(Stored data entries)

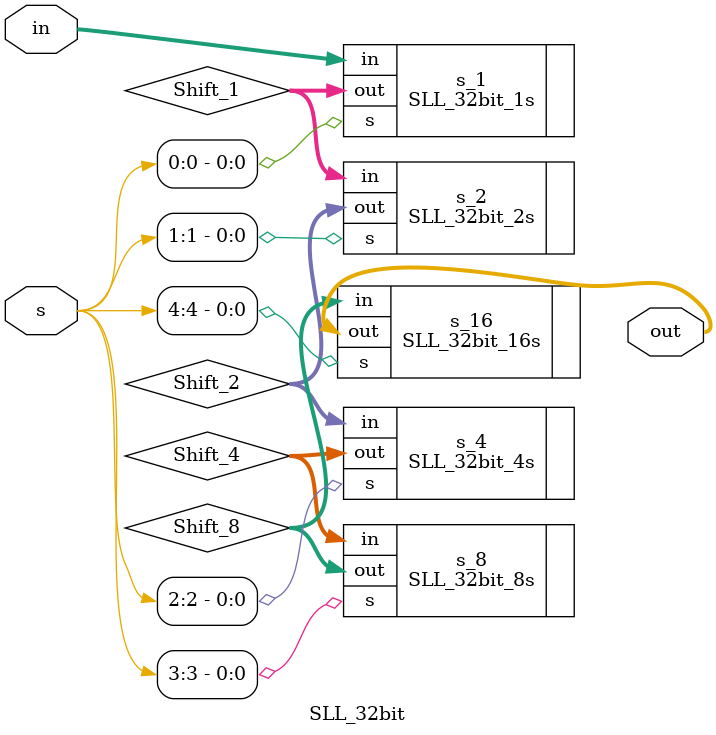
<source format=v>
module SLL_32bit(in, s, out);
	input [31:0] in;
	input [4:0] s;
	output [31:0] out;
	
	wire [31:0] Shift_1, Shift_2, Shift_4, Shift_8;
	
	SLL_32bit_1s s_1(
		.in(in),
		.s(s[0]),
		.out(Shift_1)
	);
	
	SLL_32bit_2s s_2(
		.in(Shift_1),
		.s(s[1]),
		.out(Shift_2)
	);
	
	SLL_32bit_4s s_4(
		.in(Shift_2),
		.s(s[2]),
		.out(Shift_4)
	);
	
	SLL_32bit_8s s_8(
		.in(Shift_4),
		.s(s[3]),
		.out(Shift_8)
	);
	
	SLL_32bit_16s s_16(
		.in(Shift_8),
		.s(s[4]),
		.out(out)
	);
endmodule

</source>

**Exercise aim**
Give the entries above again word for word, without the pictures.

**Written answer**
<source format=v>
module SLL_32bit(in, s, out);
	input [31:0] in;
	input [4:0] s;
	output [31:0] out;
	
	wire [31:0] Shift_1, Shift_2, Shift_4, Shift_8;
	
	SLL_32bit_1s s_1(
		.in(in),
		.s(s[0]),
		.out(Shift_1)
	);
	
	SLL_32bit_2s s_2(
		.in(Shift_1),
		.s(s[1]),
		.out(Shift_2)
	);
	
	SLL_32bit_4s s_4(
		.in(Shift_2),
		.s(s[2]),
		.out(Shift_4)
	);
	
	SLL_32bit_8s s_8(
		.in(Shift_4),
		.s(s[3]),
		.out(Shift_8)
	);
	
	SLL_32bit_16s s_16(
		.in(Shift_8),
		.s(s[4]),
		.out(out)
	);
endmodule

</source>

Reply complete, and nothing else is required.